Section 4.3 suggests debate will be a powerful optimization process the way other adversarial training processes have recently proven successful. On this point I agree.

5 Reasons to worry

Overall I'm impressed at the consideration of the problems with debate, many of them not ones I initially considered. I agree with the authors that debate may fail if humans are insufficiently capable judges of debate, honesty may not be optimal, honestly may especially not be optimal in computable agents, and there may be dangers associated with training AI to be good at debate if honesty is not sufficiently guaranteed. As it seems we'll look at later, debate is not likely to be sufficient and is only one tool that might be useful when combined with other techniques so long as it does not make AI developed through debate lose performance.

Sections 5.6 and 5.7 are of particular interest to me because they address worries that also exist for dialectical alignment. Specifically, both debate and dialectic may fail to converge with debate failing to converge by new statements causing the judge to continually flip answer choice and dialectic by failing to converge on a synthesis that gets more likely as it incorporates more evidence. Alas, much as I don't have a general solution for the convergence problem in dialectic, neither do the authors offer one for debate.

I come away from sections 4 and 5 even less certain that debate is likely to work.

6 Refinements and variations on debate

I'm excited by the proposals in this section, especially 6.2 since it allows the kind of information sharing I'm hoping AI can take advantage of via dialectic and 6.4 since it reduces some of the impact from debate incentives to lie. My suspicion is that there is a sense in which I can build on the idea of debate as presented to better describe my own ideas about dialectic alignment.

7 Approximate equivalence with amplification

Not much to say here: debate and amplification are similar but with important implementation differences, yet nevertheless operate on many of the same principles. Dialectic alignment would be similar too but removes the adversarial component from debate and replaces amplification/distillation with the thesis-antithesis-synthesis cycle.

8 Conclusions and future work

The authors encourage readers to search for alignment proposals similar to amplification and debate; I happen to think dialectic fits this bill and offers benefits but I'll have to make that case more fully elsewhere.

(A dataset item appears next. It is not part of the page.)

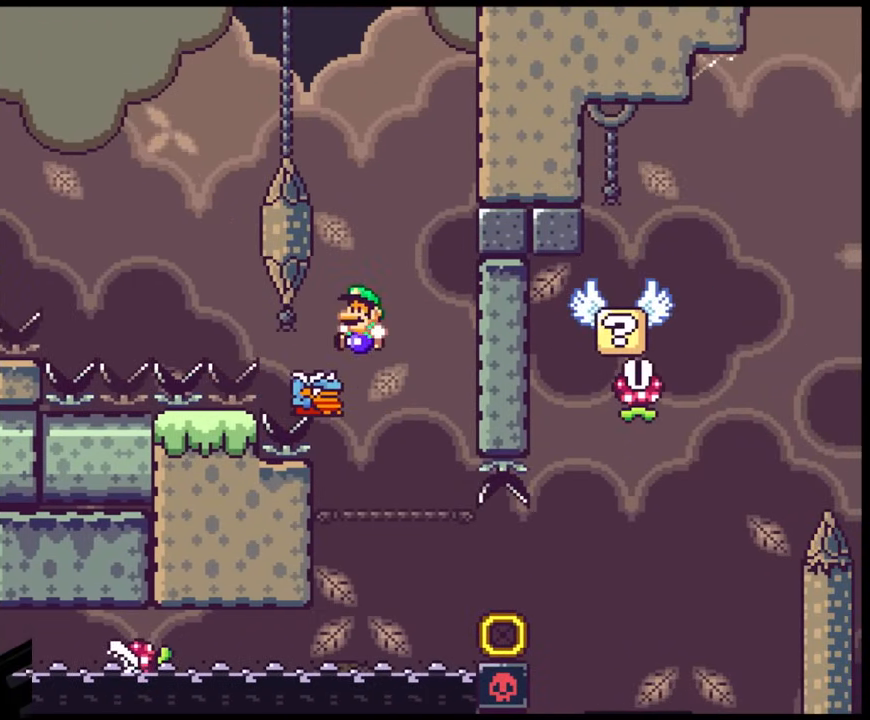
{"buttons": ["B", "Y"], "events": [[167, "DPAD_RIGHT", "down"], [300, "DPAD_RIGHT", "up"]]}
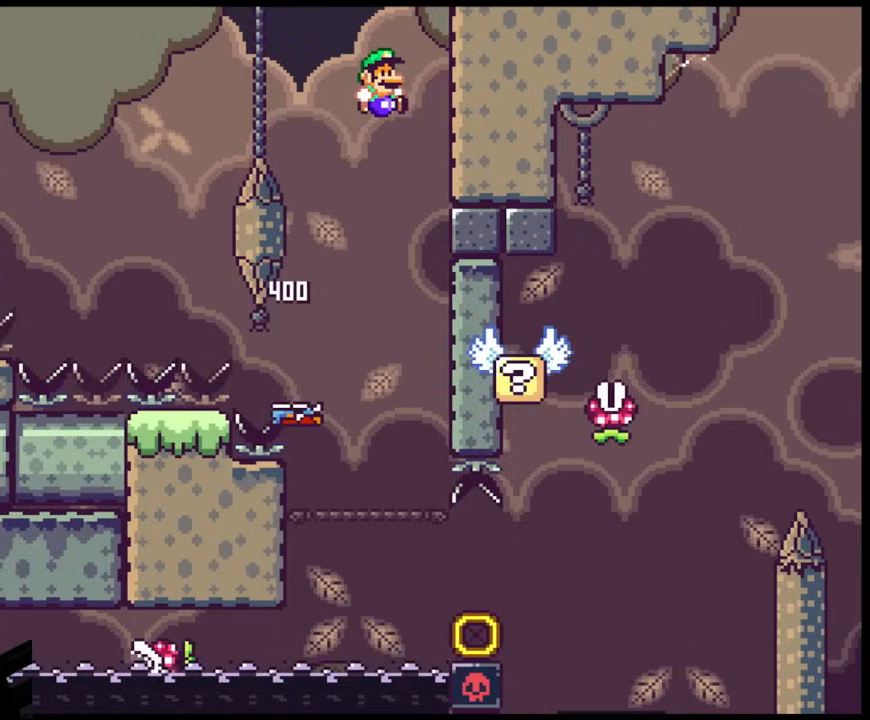
{"buttons": ["B", "Y", "DPAD_RIGHT"], "events": [[383, "DPAD_LEFT", "down"], [467, "DPAD_LEFT", "up"], [483, "DPAD_RIGHT", "down"]]}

Having read the whole paper now I remain concerned that debate is not likely to be useful for alignment. Aside from the adversarial training issues that to me seem likely to produce agents optimized for things other than human values in the service of winning debate even if it is constrained by being judged by humans, debate also lacks in itself a way to encourage agents to update on information and prefer developing arguments that allow it to win. To be fair the authors seem aware of this and acknowledge that debate would need to be combined with other methods in order to provide a complete alignment solution, and in this light it does seem perhaps reasonable that if we engineer our way to alignment rather than prove our way to it debate may help address some subproblems in alignment that are not as well addressed by other methods.

Strangely I find reading about debate makes me feel a bit more confident that amplification and Paul et al.'s approach to alignment at OpenAI is likely to work, keeping in mind I've recently been flip-flopping a bit on my assessment of it (cf. my recent assessment of existing alignment programs and my comments on Stuart's thoughts on amplification). I'm not sure if this says more about my uncertainty around what Paul et al. are attempting or reflects high-variance updates based on developments in their program, but it is worth noting if you're looking to my assessments as evidence about their program. Hopefully I will have more to say soon about dialectical AI alignment so it can be more fully evaluated in comparison to ideas like debate and amplification.